Утопая по колено в подсвеченных багровыми вспышками облаках, пела Дженифер Солнцева, в одночасье превращенная в национальную героиню.
Поймал самый хвост.
«Как правы бывают поэты, — подумал Константин Иванович. — Солнцева ничего не знала про Калистратовых, но оплакала и их, и себя».
Зная в деталях технологию чудовищного процесса превращения земной женщины в «дэви», в преступную «сверхсамку», обреченную на безумие и страшную смерть, он ни на миг не приблизился к понимаю эзотерического смысла священной науки любви.

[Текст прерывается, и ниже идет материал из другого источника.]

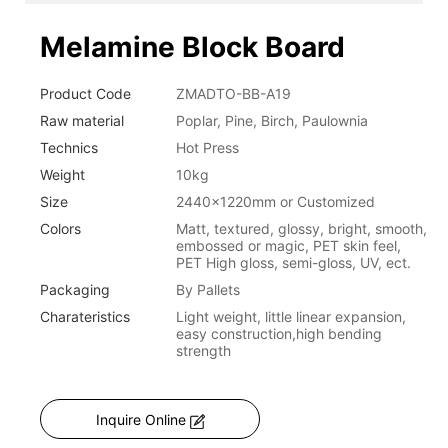
Melamine Block Board
Product Code
ZMADTO-BB-A19
Raw material
Poplar, Pine, Birch, Paulownia
Technics
Hot Press
Weight
10kg
Size
2440x1220mm or Customized
Colors
Matt, textured, glossy, bright, smooth,
embossed or magic, PET skin feel,
PET High gloss, semi-gloss, UV, ect.
Packaging
By Pallets
Charateristics
Light weight, little linear expansion,
easy construction,high bending
strength
Inquire Online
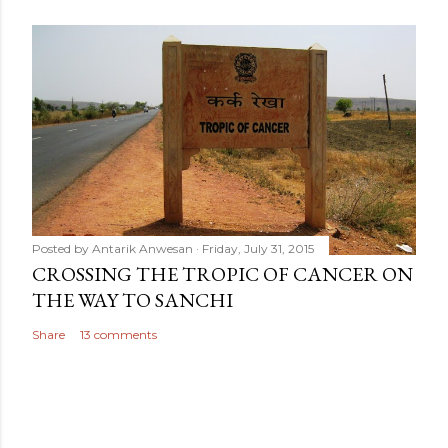
Posted by
Antarik Anwesan
Friday, July 31, 2015
CROSSING THE TROPIC OF CANCER ON
THE WAY TO SANCHI
Share
13 comments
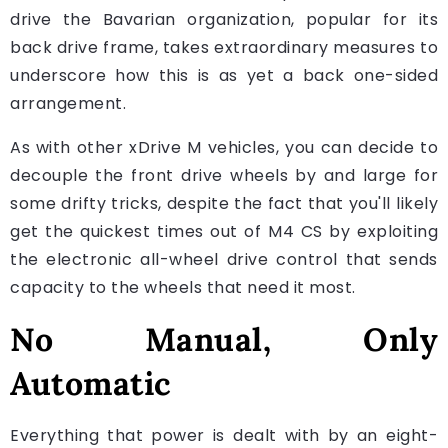
drive the Bavarian organization, popular for its
back drive frame, takes extraordinary measures to
underscore how this is as yet a back one-sided
arrangement.
As with other xDrive M vehicles, you can decide to
decouple the front drive wheels by and large for
some drifty tricks, despite the fact that you'll likely
get the quickest times out of M4 CS by exploiting
the electronic all-wheel drive control that sends
capacity to the wheels that need it most.
No Manual, Only
Automatic
Everything that power is dealt with by an eight-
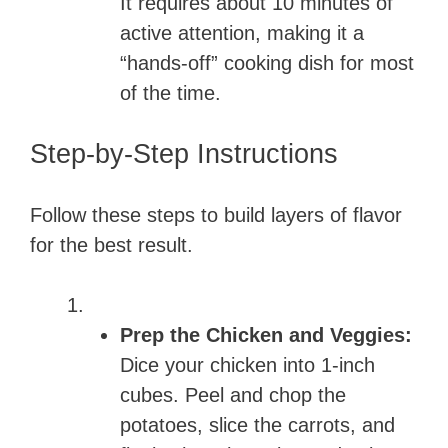
It requires about 10 minutes of
active attention, making it a
“hands-off” cooking dish for most
of the time.
Step-by-Step Instructions
Follow these steps to build layers of flavor
for the best result.
Prep the Chicken and Veggies:
Dice your chicken into 1-inch
cubes. Peel and chop the
potatoes, slice the carrots, and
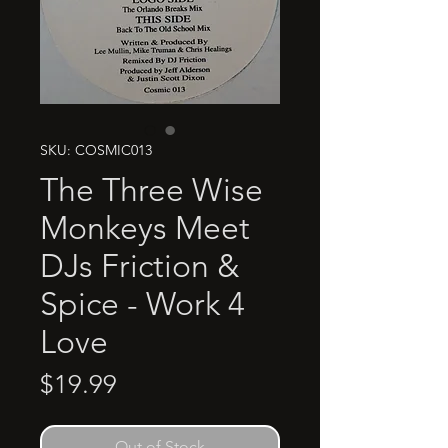
SKU: COSMIC013
The Three Wise
Monkeys Meet
DJs Friction &
Spice - Work 4
Love
Price
$19.99
Out of Stock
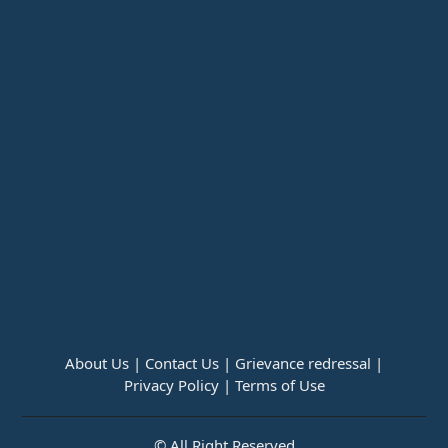
About Us |
Contact Us |
Grievance redressal |
Privacy Policy |
Terms of Use
© All Right Reserved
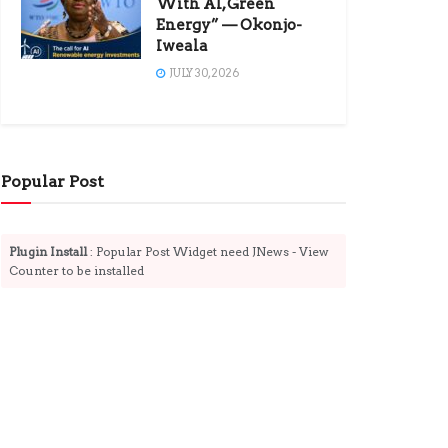
With AI, Green
Energy” — Okonjo-
Iweala
JULY 30, 2026
Popular Post
Plugin Install
: Popular Post Widget need JNews - View
Counter to be installed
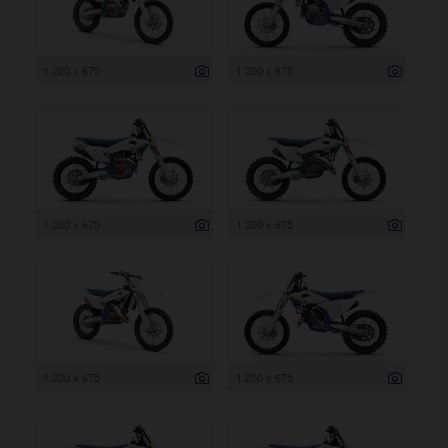
1 200 x 675
1 200 x 675
1 200 x 675
1 200 x 675
1 200 x 675
1 200 x 675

Ограбленную и опошленную, ее низвергли в кровавую клоаку с горних высот. Кама, индийский бог вожделения, и крылатый младенец Эрот покинули обреченный мир. Словно никогда и не рождались на радость людям, а были насильственно вырваны, абортированы и отправлены в центрифугу, чтобы стать белковой массой для шарлатанского эликсира.
Оперативная работа — оперативное мышление…
Что-то шевельнулось, заныло в груди, но скоро заглохло под грузом забот, как заплутавшее эхо.
Невероятный взлет популярности Дженифер Солнцевой совпал с психическим кризисом, который она восприняла как просветление. Это ознаменовалось резкой сменой жанра. Женя уже не пела о смерти, несчастной, больной любви, не прославляла наркотики. Ее незакатным солнцем стал секс. Священное, в тайном индо-буддистском смысле соитие, возносящее любовников в небеса.
Слова, коими исписаны заборы и лифты, обрели космический смысл и новое поэтическое звучание.
Мужское начало — лингам и женское — йони пронизывали не только текучую ткань стиха, но и саму мелодию, построенную на традиционно индийской восьмизвуковой гамме. Как божества в цветке лотоса, они являли себя через изысканные санскритские эвфемизмы: «луч света» и «священное место».